**TASK**
Turn the paragraph starting "Along the way, I'm embracing" in the essay on imperfection below into a brief bulleted list that keeps its main facts.

**EXTRACT PROVIDED**

·····

But you knew that. Like you, I’m a mess. Here are a smattering of my lesser imperfections: I eat too fast. It takes me ages to drop a letter in the mail. I’ve forgotten so many birthdays I don’t deserve to have anyone remember mine. Back when I mostly read used paperbacks, I dogeared a lot of pages. The shame.

Books are endearingly imperfect human creations. When we laud the perfect novel, we’re not praising flawlessness but aspiration. In Amish quilts, Persian carpets, and Japanese paintings, artists deliberately incorporate a flaw to remind us that divine symmetry is beyond mortals. Still, we keep trying.

“Man’s reach should exceed his grasp. Or what’s a heaven for?” Robert Browning wrote in his 1855 poem Andrea del Sarto. That work is sometimes called The Faultless Painter, since the subject is a Renaissance artist mulling whether he met his promise.

In January, we’re all Andrea del Sarto, ruing missteps and vowing to do better in the coming year. I do hope you exceed your expectations, but my 2024 resolution is to accept myself as I am, and allow for contentment and joy.

Along the way, I’m embracing imperfect literature. Gloriously flawed books with muddled plots, botched endings, and infuriating characters are life enhancing. I’ll never forget Frankie, the 12-year-old hero of Carson McCullers’ A Member of the Wedding, even if the plot’s pretty thin. I’d love to take a can of Roundup to the tangled sentences in Moby Dick, but, forever and always, it’s a towering American novel.

·····

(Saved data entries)
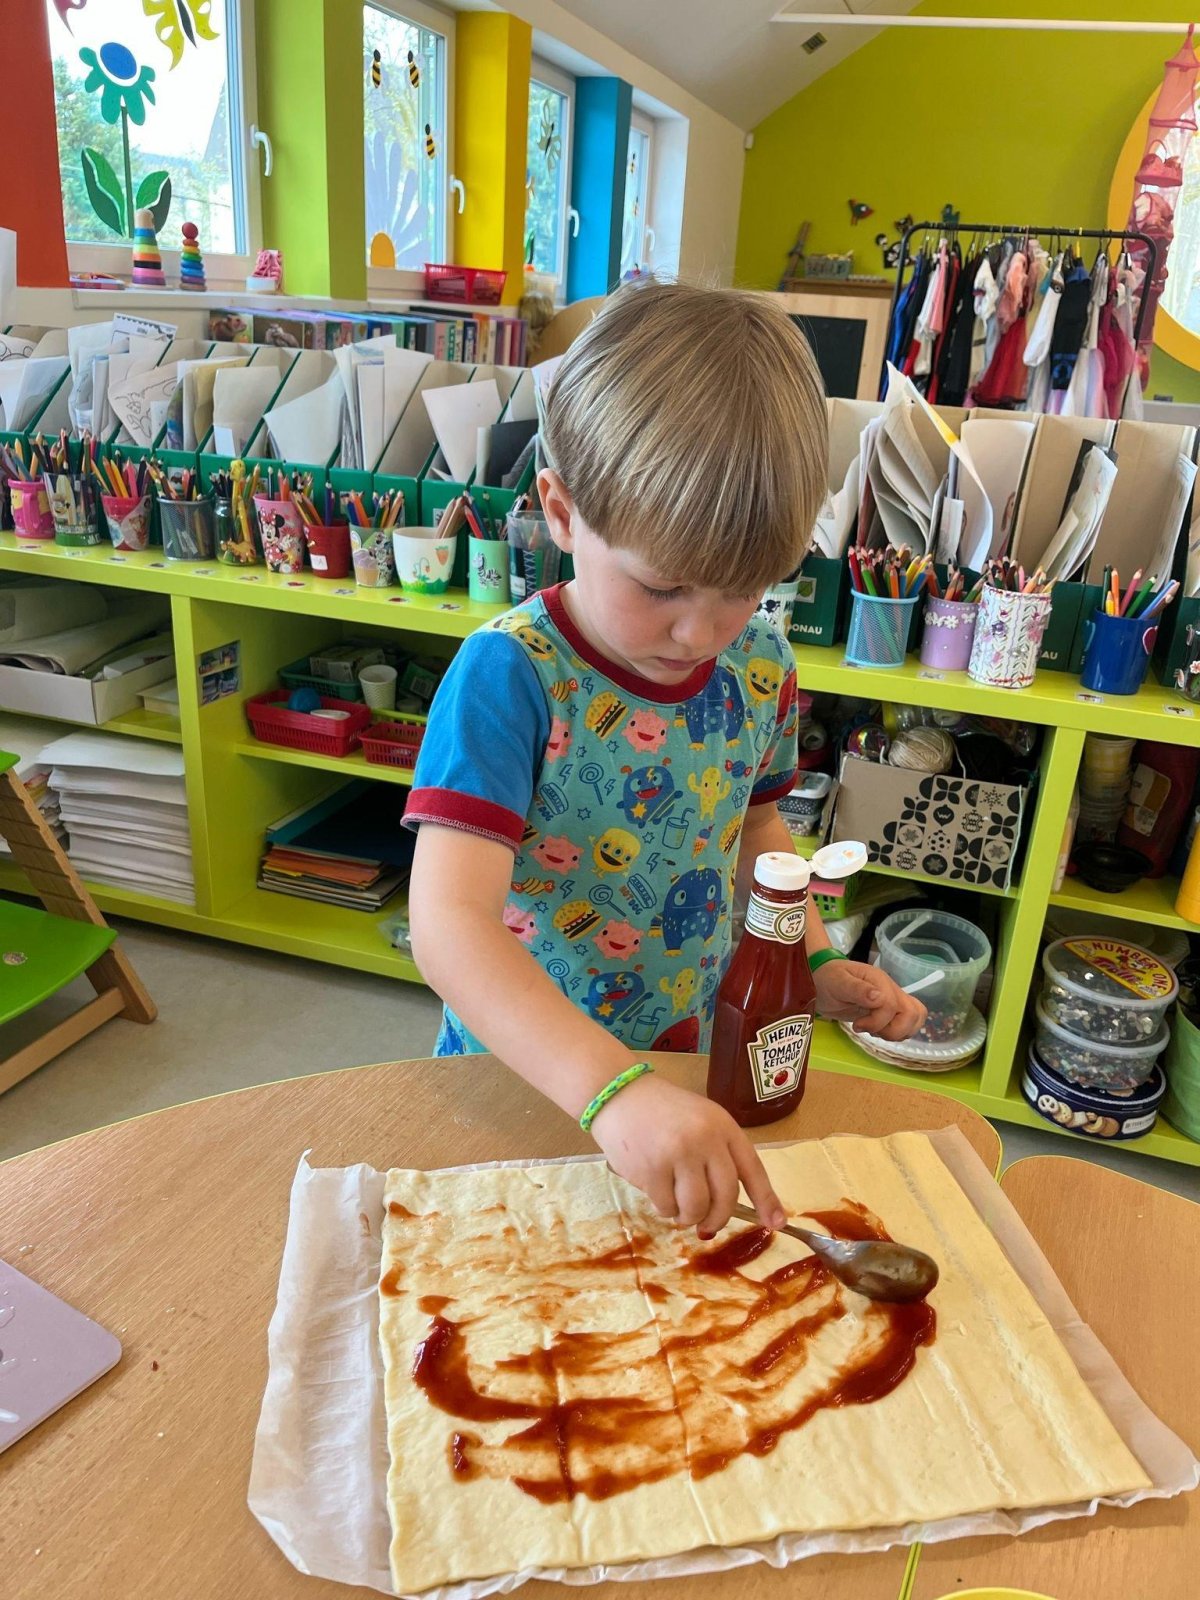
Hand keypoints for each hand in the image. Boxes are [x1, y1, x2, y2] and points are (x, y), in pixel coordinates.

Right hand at [589, 1075, 785, 1236]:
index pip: (752, 1168)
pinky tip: (655, 1188)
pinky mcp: (652, 1169)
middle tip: (707, 1225)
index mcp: (723, 1125)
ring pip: (696, 1207)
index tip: (776, 1223)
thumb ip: (717, 1154)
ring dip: (688, 1216)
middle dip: (718, 1218)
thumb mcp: (700, 1120)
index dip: (766, 1200)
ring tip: (677, 1204)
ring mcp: (678, 1154)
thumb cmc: (662, 1111)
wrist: (618, 1093)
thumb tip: (730, 1205)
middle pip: (725, 1196)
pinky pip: (666, 1207)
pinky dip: (663, 1207)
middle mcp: (705, 1138)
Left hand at [813, 958, 926, 1041]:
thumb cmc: (826, 979)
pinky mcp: (889, 1012)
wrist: (821, 981)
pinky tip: (877, 1031)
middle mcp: (890, 990)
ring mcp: (892, 1001)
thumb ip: (858, 989)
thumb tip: (879, 998)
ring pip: (914, 1020)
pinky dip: (896, 1034)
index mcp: (879, 981)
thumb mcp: (837, 982)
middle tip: (869, 1030)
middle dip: (893, 1030)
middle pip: (913, 1014)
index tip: (857, 1025)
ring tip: (873, 1031)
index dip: (877, 1021)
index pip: (892, 1006)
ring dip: (896, 1033)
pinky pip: (907, 1025)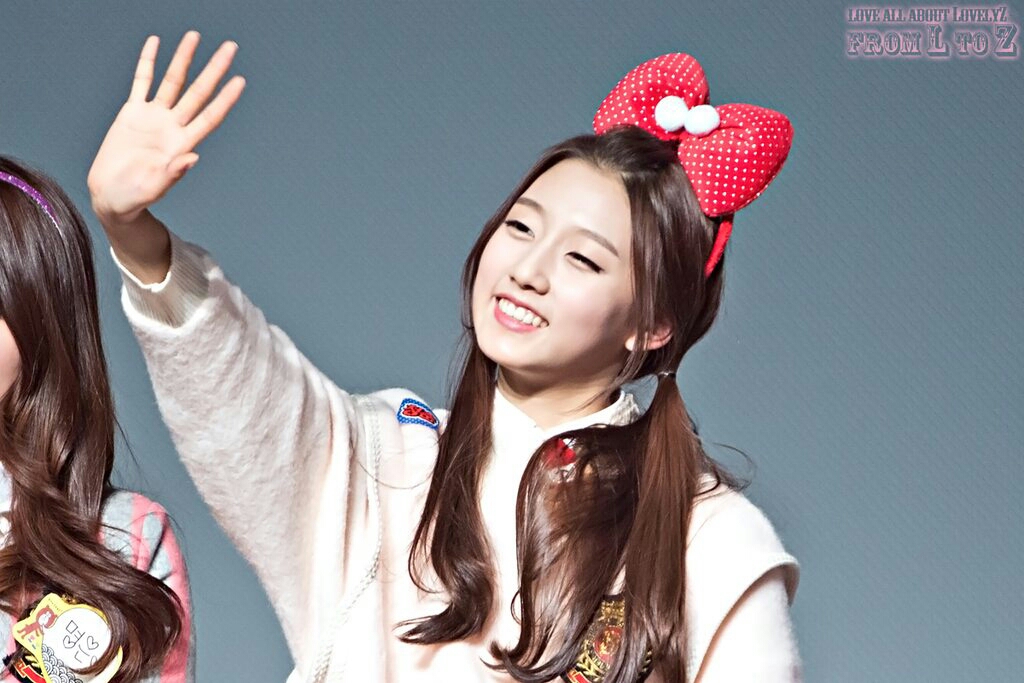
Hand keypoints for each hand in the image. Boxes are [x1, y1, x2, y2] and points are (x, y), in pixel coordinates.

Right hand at [88, 31, 244, 227]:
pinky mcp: (132, 113)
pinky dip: (148, 62)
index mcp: (182, 145)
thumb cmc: (135, 198)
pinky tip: (155, 43)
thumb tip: (193, 159)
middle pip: (198, 91)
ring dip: (184, 59)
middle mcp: (173, 126)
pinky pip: (141, 82)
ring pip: (172, 81)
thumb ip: (173, 173)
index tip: (240, 80)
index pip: (210, 116)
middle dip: (214, 69)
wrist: (112, 195)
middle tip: (231, 47)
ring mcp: (153, 117)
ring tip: (195, 36)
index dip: (225, 99)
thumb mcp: (154, 188)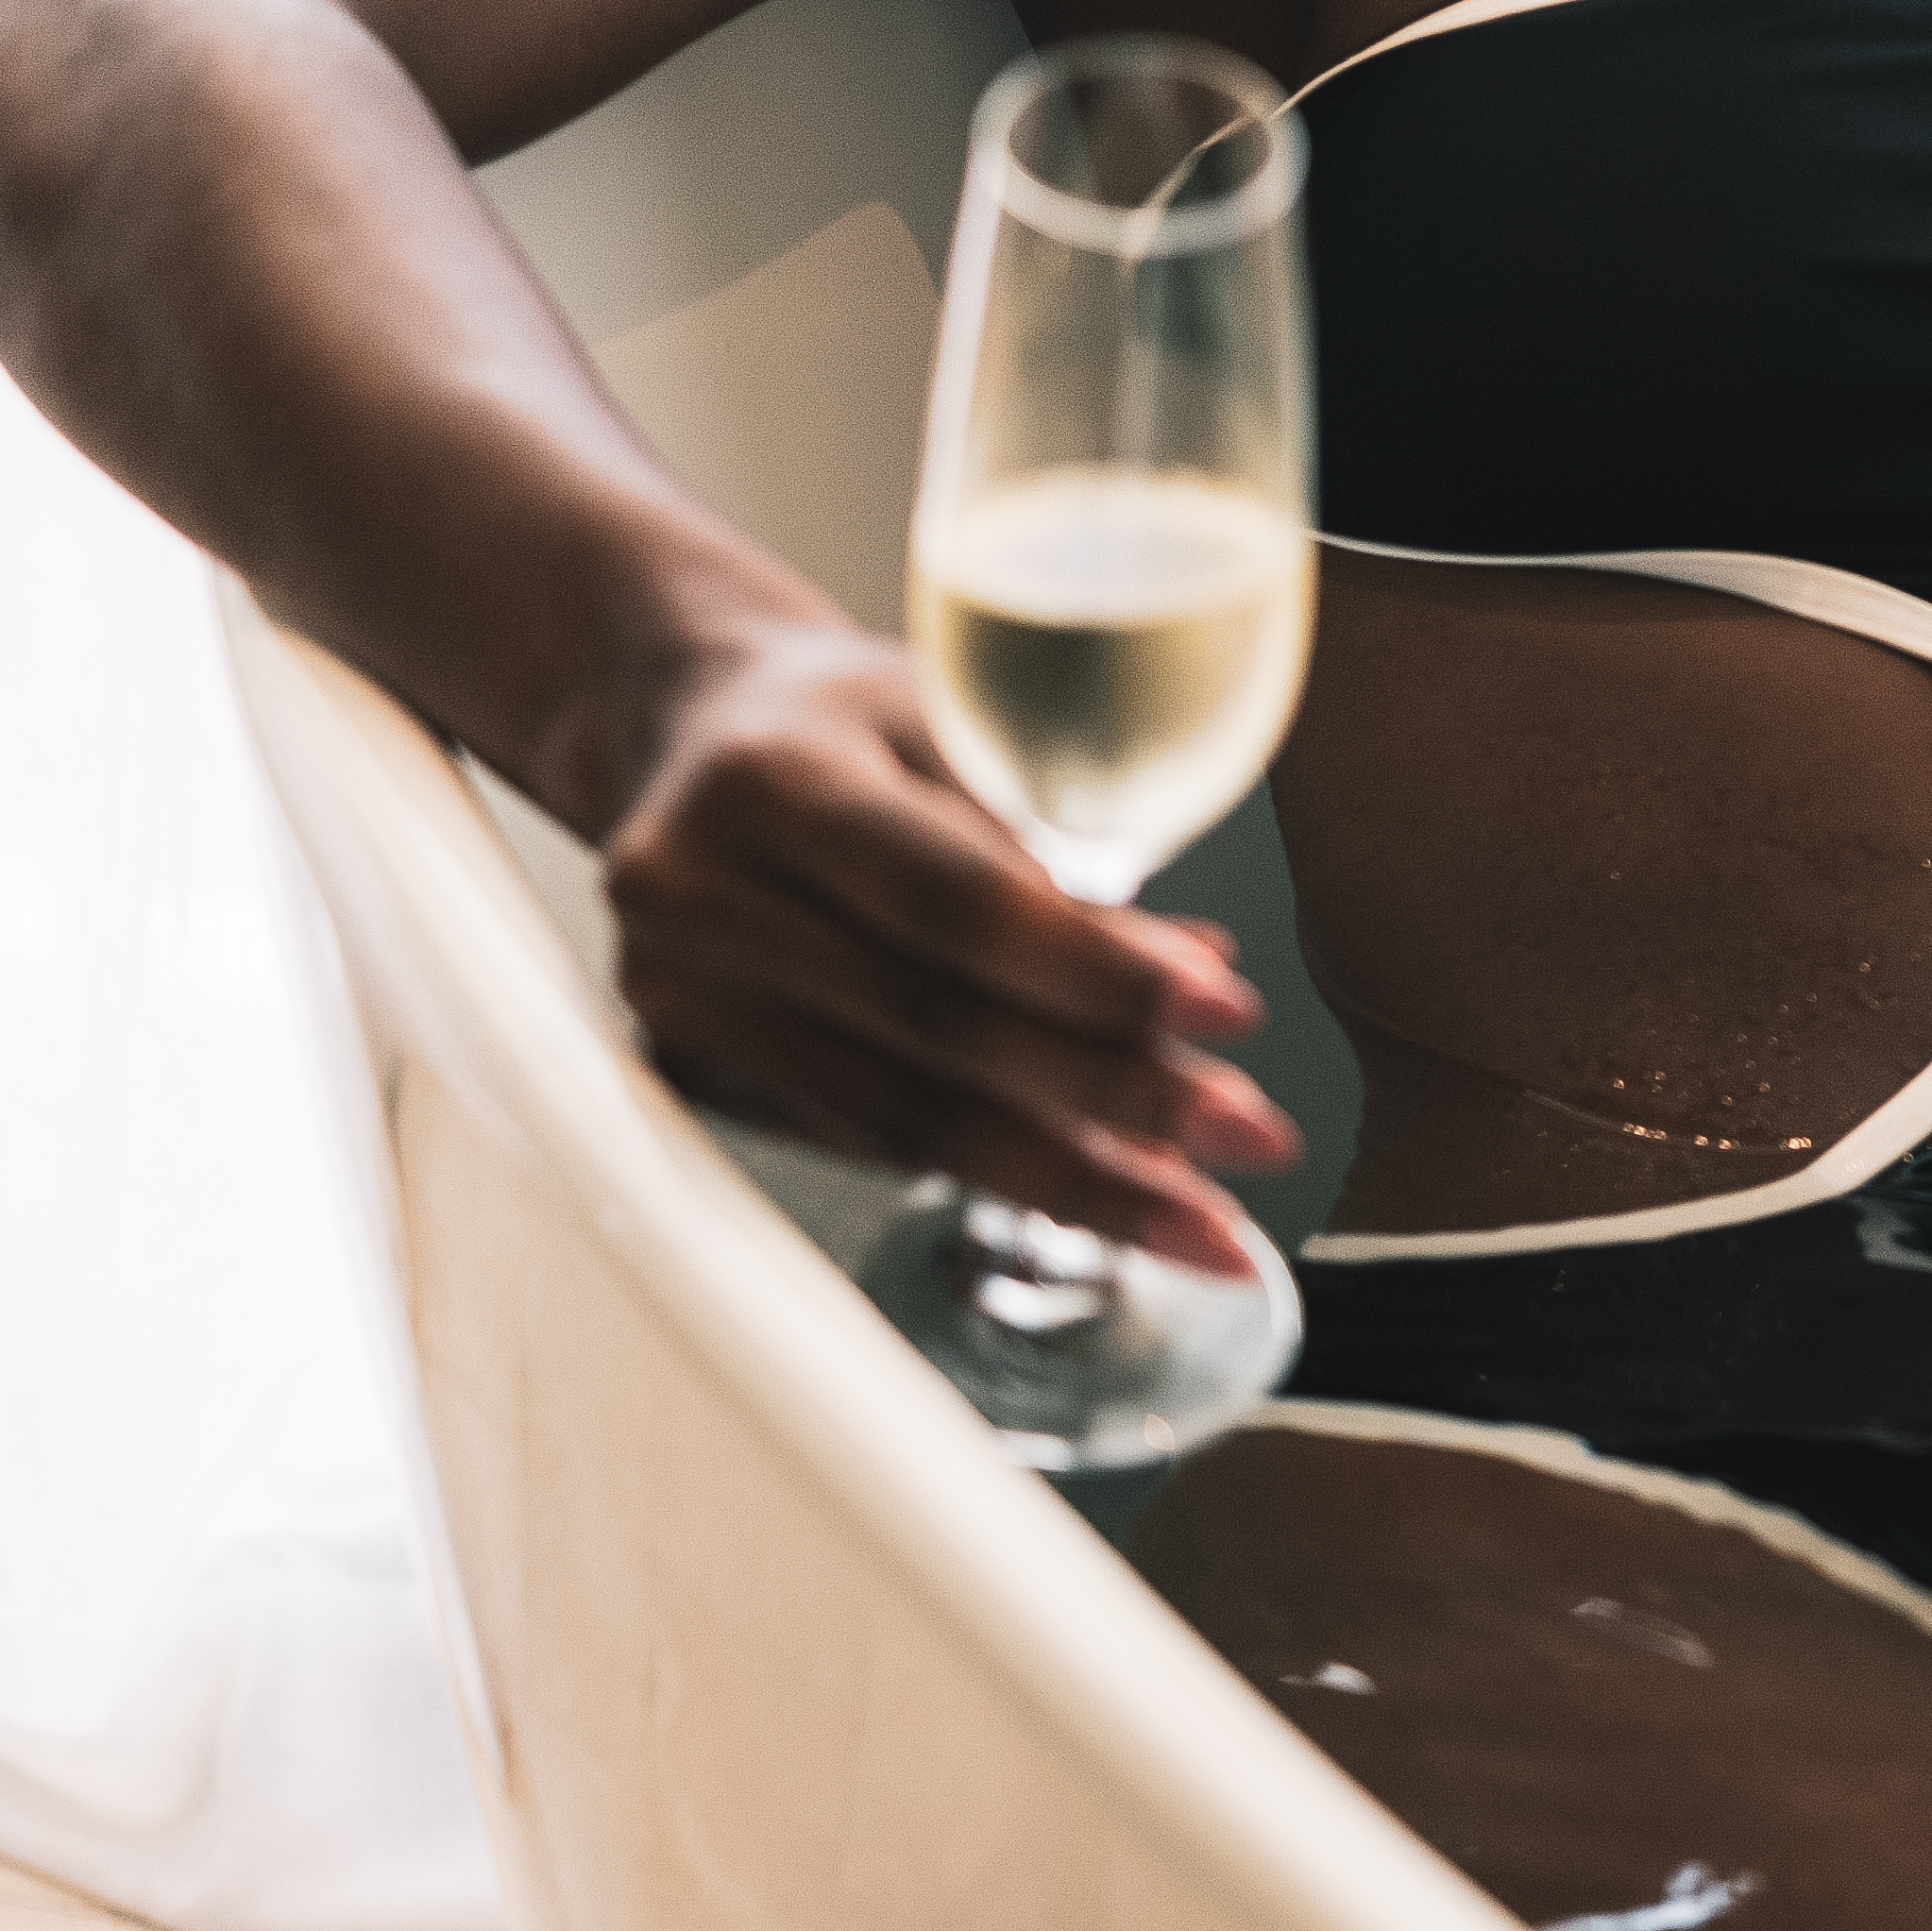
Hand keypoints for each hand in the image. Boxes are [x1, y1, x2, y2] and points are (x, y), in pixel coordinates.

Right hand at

·····

**EXPECTED OUTPUT**
- The writer is embracing imperfect literature.
- Flawed books with muddled plots, botched endings, and infuriating characters are life enhancing.
- Frankie, the 12-year-old hero of Carson McCullers' A Member of the Wedding, is unforgettable, even though the plot is thin.
- Moby Dick has tangled sentences the writer would love to clear away, yet it remains a towering American novel.